Given instruction 1:
Answer these questions using the conversation about starting small:
(a) In the opening paragraph, what kind of deals should a beginner eventually get?
(b) According to Speaker 1, how will you feel if you start small?
(c) What does Speaker 2 say to get under your belt before scaling up?

And then other people will say start small. But it's just like really up to you. And if you're really a beginner, I mean the good advice would be to me is to start small, scale up to bigger deals and eventually get those five or more door type of deals, big units and big complexes and so forth.

Speaker 1:

Yeah, because you'll be more comfortable with what you're doing from when you started to where you're going. Right, it's a gap.

Speaker 2:

Yeah, yeah. If you've had some experience already, then I mean in some form or fashion. Then I mean, hey, go for it if you're ready for it. But if not I mean in some form or fashion then I mean, hey, go for it if you're ready for it. But if not, I mean I agree, start small at first. Get that experience, get that proper training and management under your belt, that way you can scale it up to the next level.

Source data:
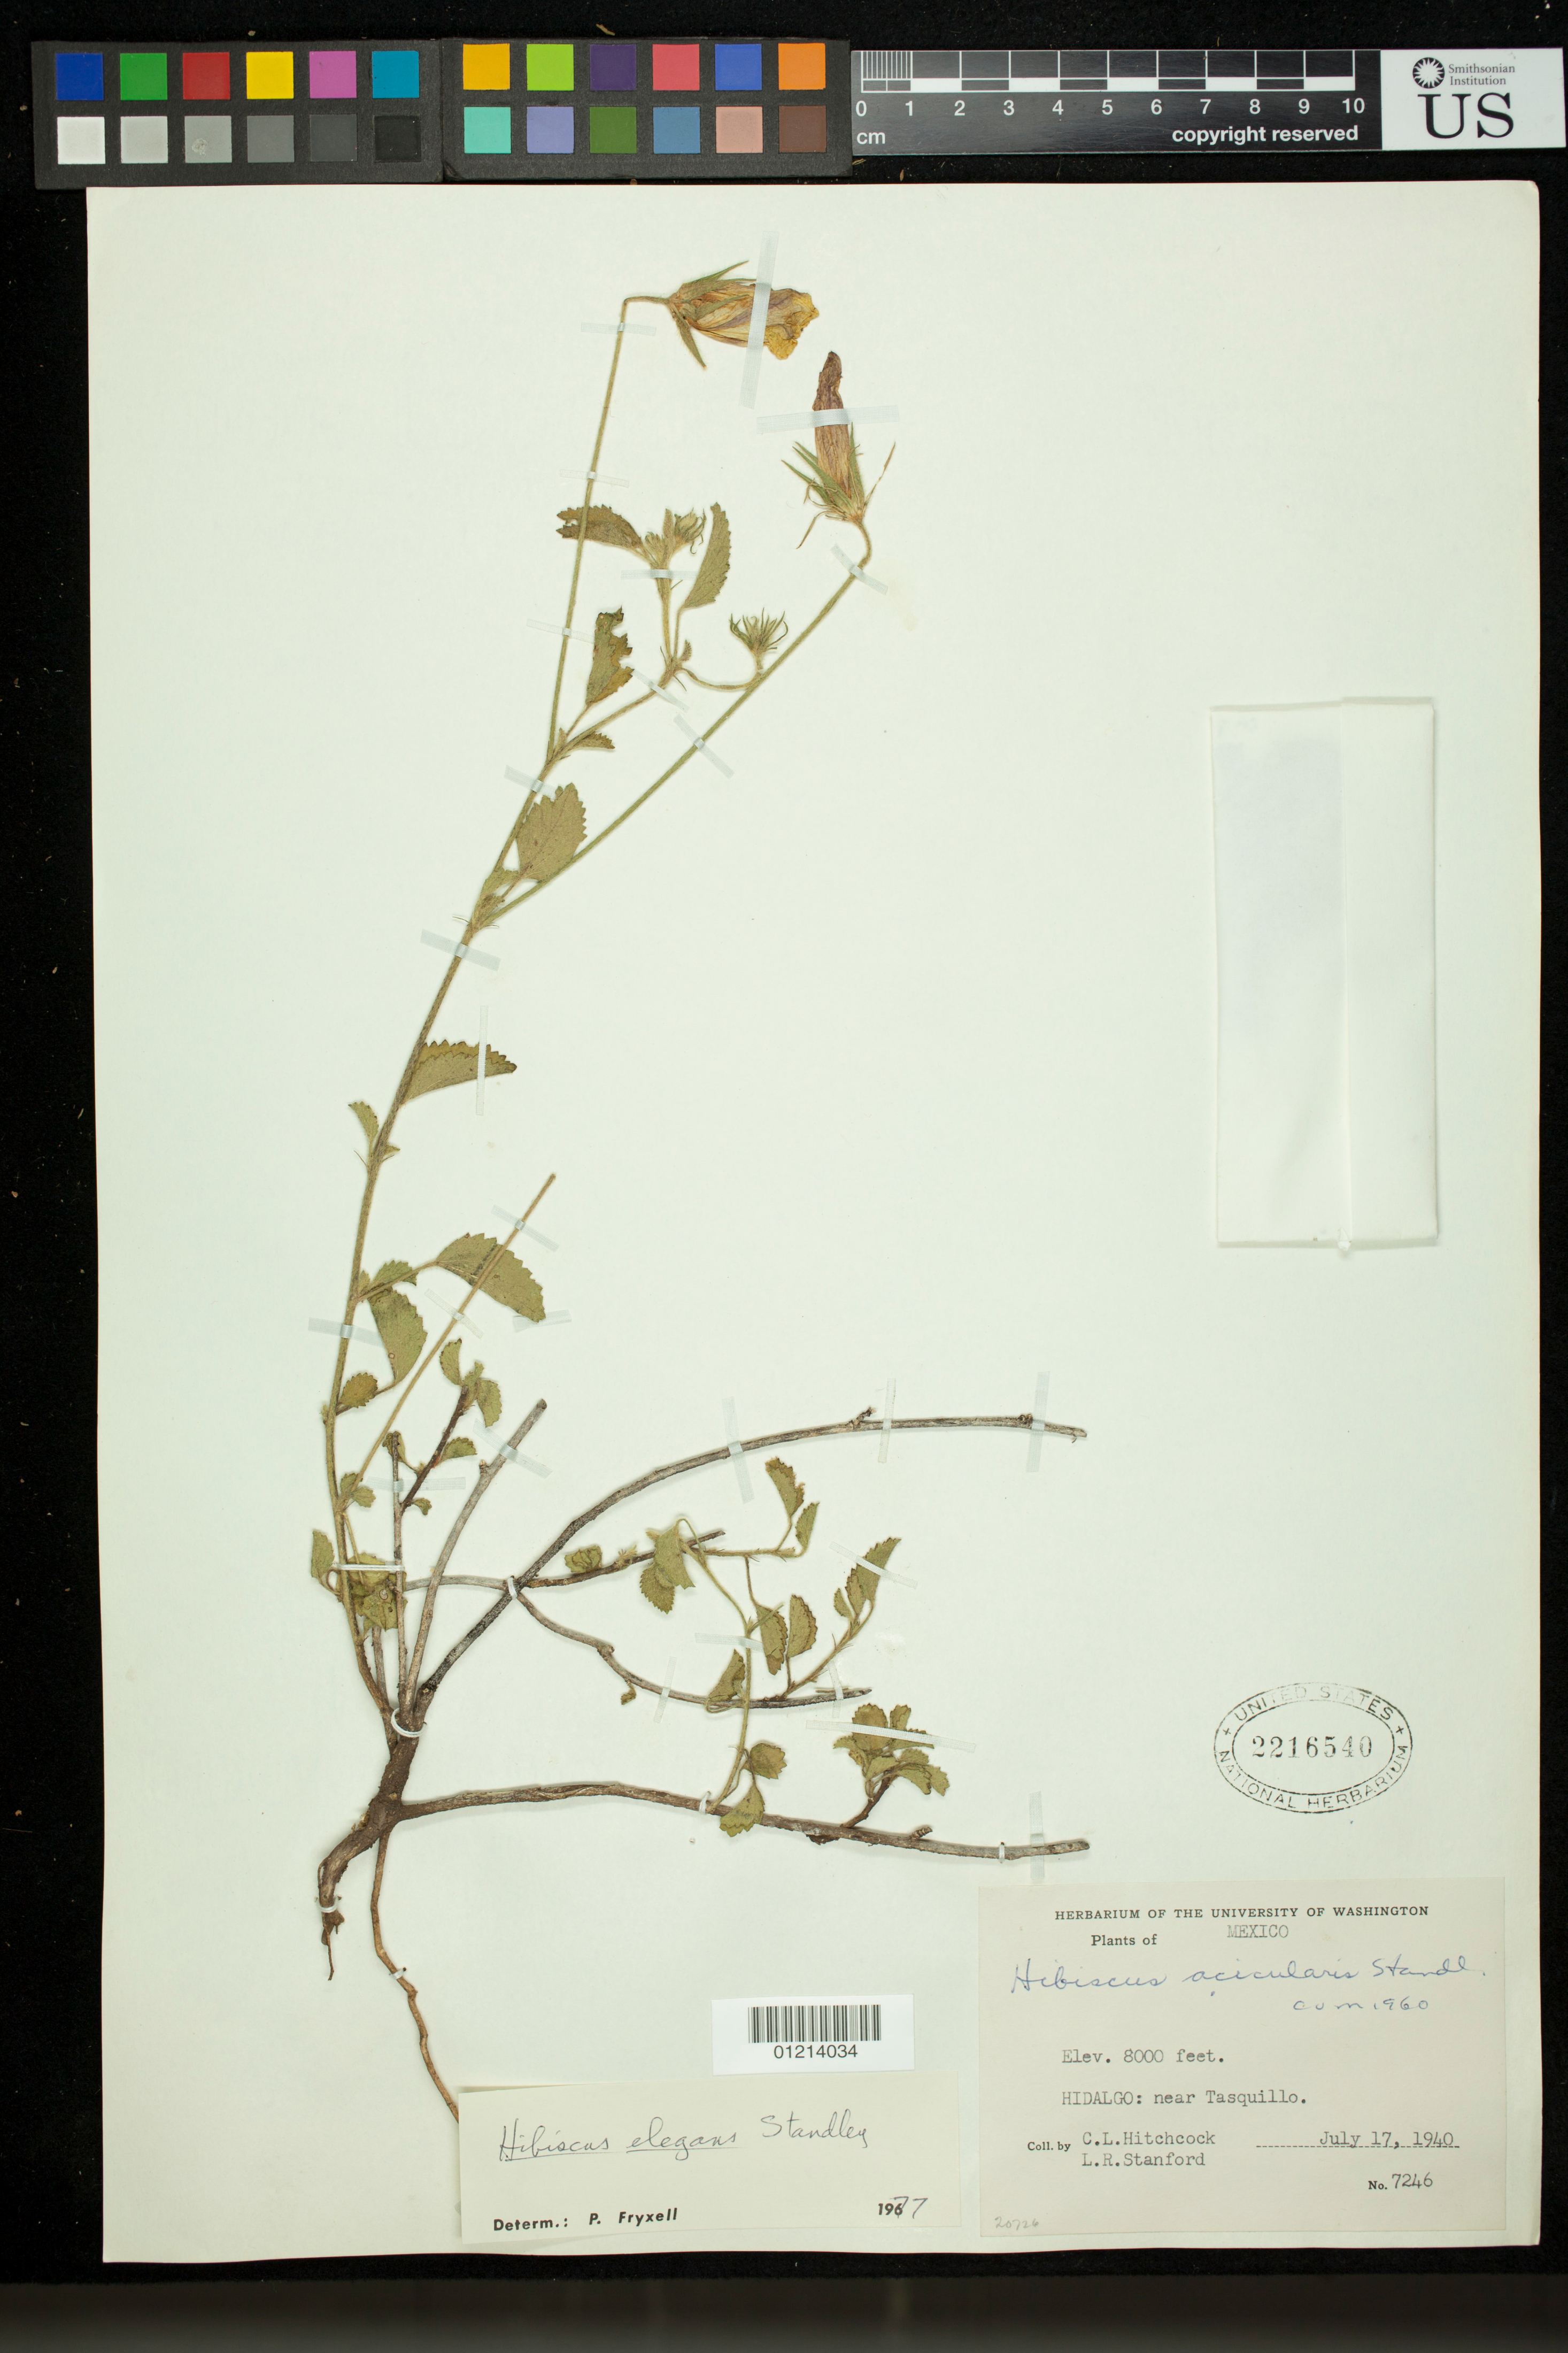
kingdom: Plantae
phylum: Tracheophyta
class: Magnoliopsida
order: Malvales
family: Malvaceae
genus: Hibiscus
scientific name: Hibiscus elegans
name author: Standl.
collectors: C. L. Hitchcock & L. R. Stanford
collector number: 7246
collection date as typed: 17 Jul 1940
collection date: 1940-07-17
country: Mexico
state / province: Hidalgo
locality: Hidalgo: near Tasquillo.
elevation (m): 2438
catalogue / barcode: US 2216540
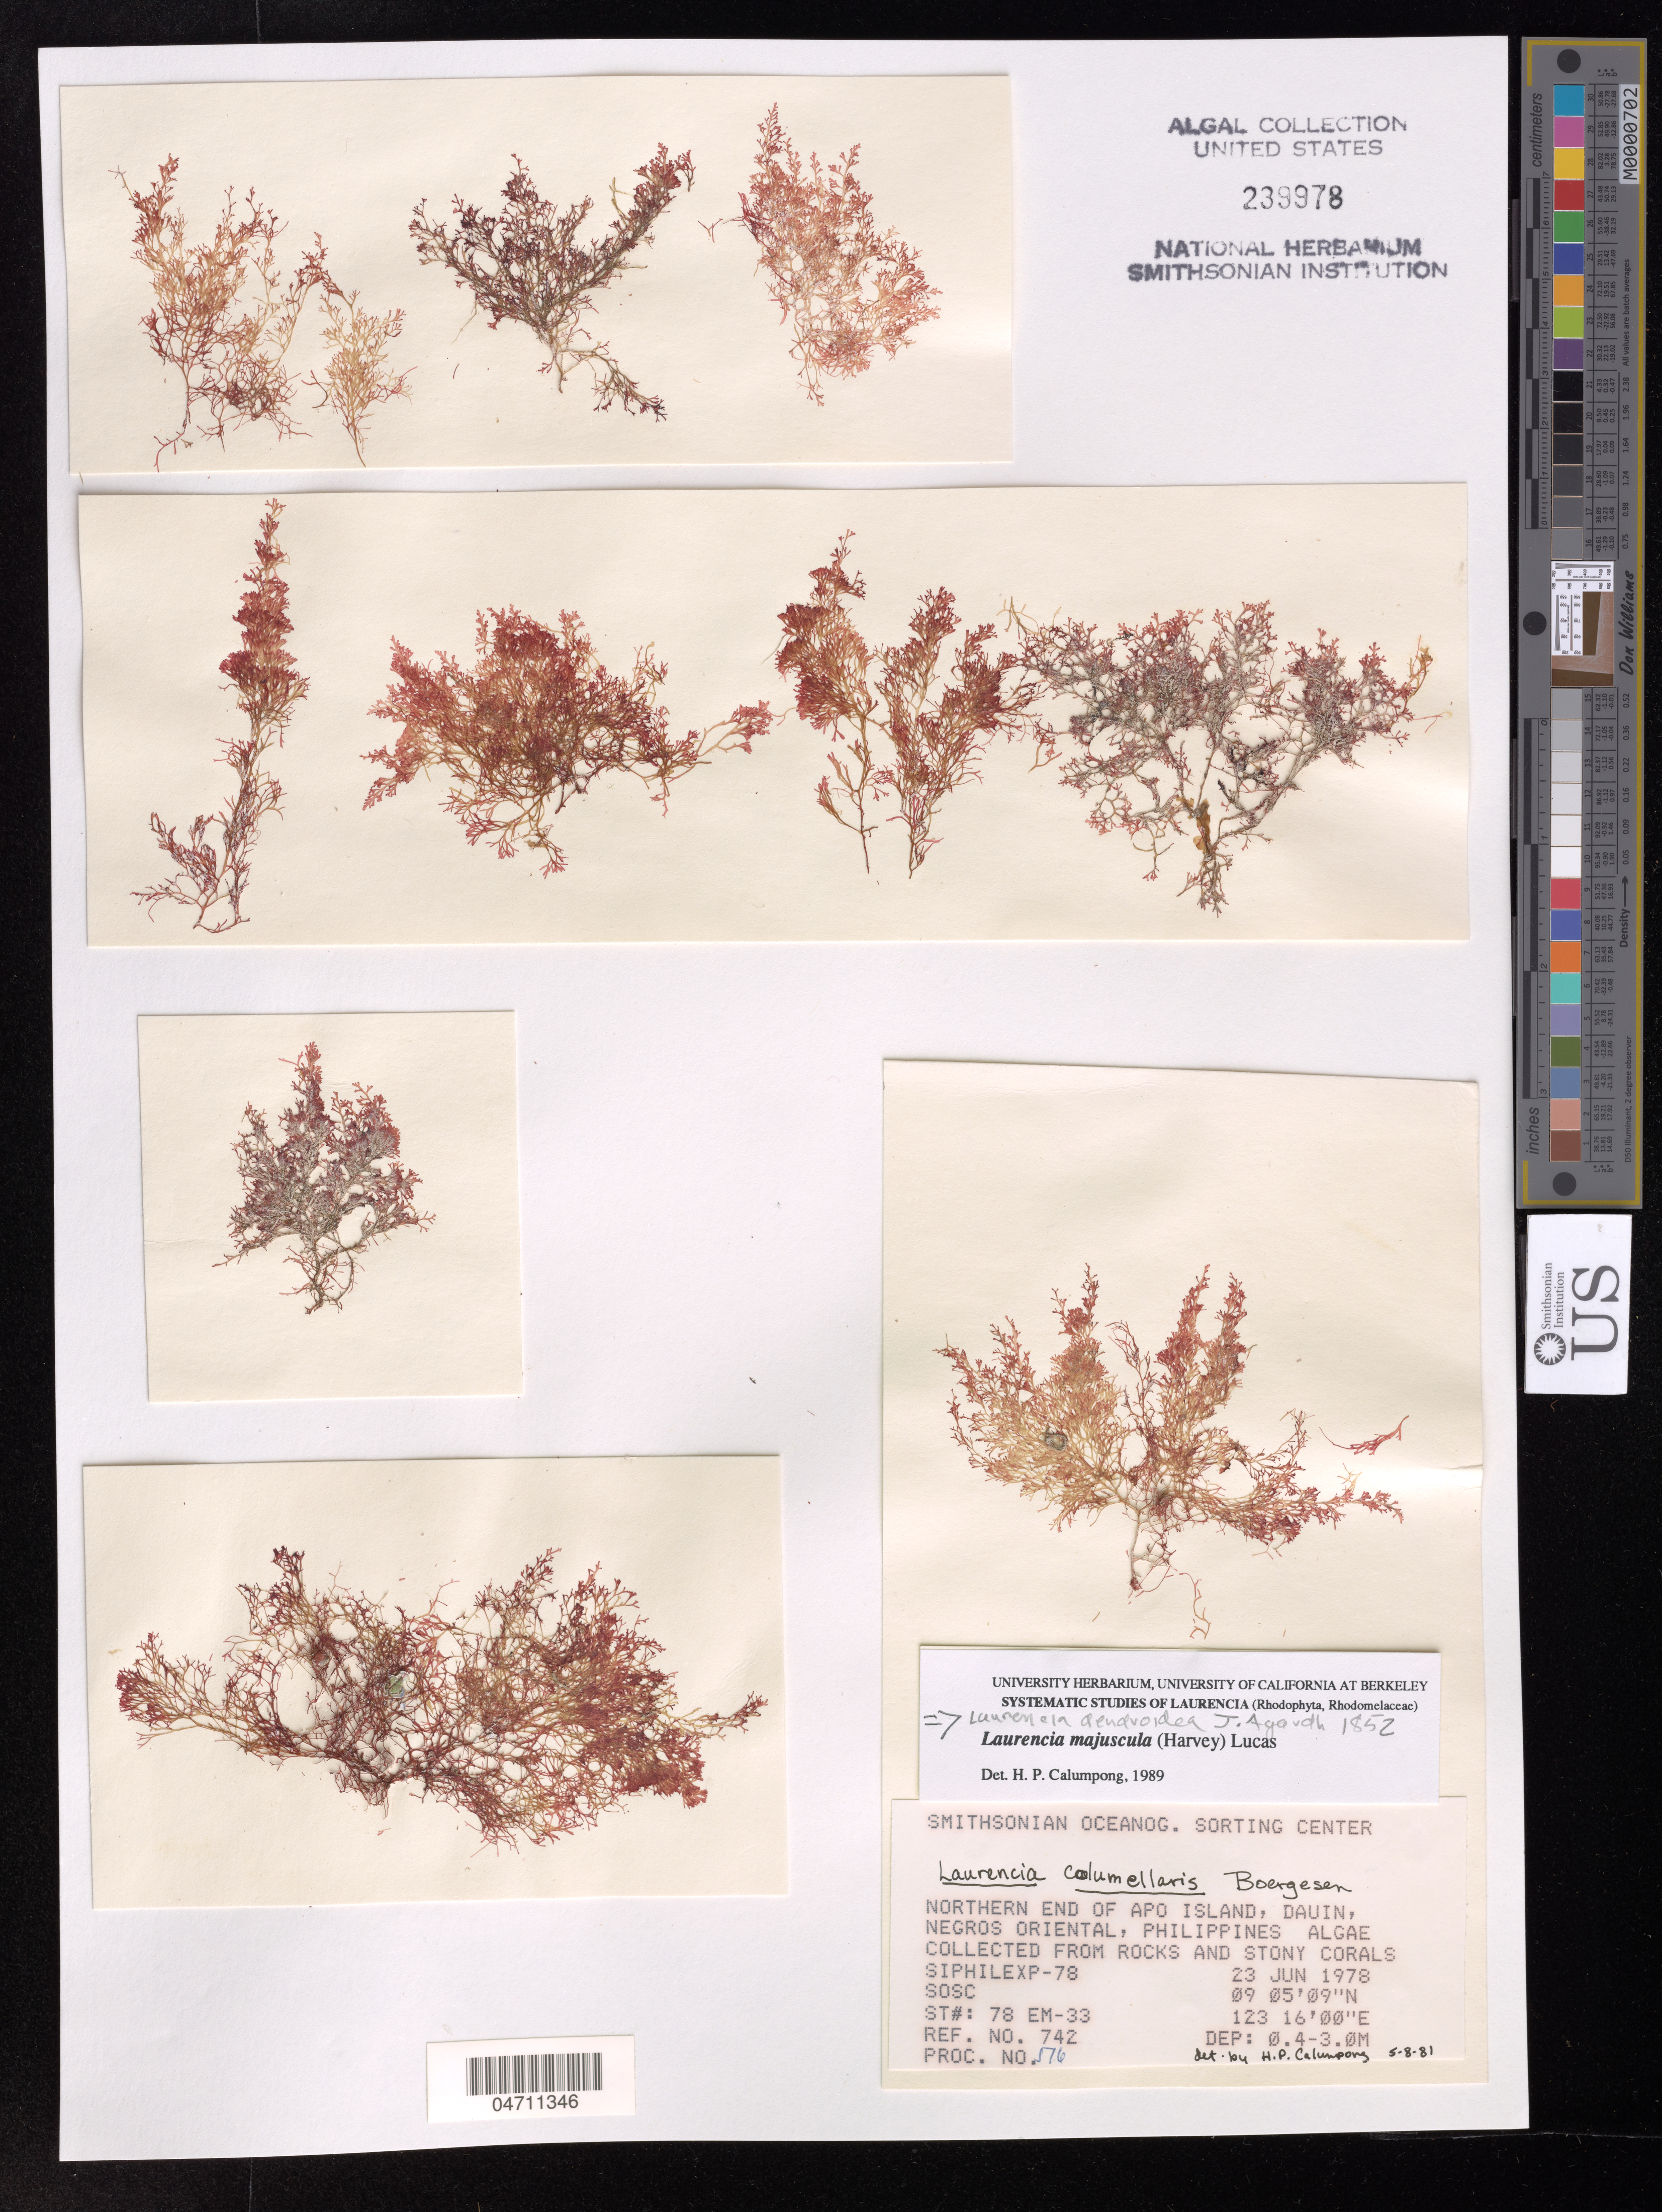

Given instruction 2:
Please duplicate the records starting at the line that contains "state / province: Hidalgo" and ending at the end of the records, including both ends. Leave the pictures out of your answer.

Exercise result 1:
(a) Five or more door type of deals, big units and big complexes.
(b) More comfortable with what you're doing, from when you started to where you're going.
(c) Experience, and proper training and management.

Exercise result 2:
state / province: Hidalgo
locality: Hidalgo: near Tasquillo.
elevation (m): 2438
catalogue / barcode: US 2216540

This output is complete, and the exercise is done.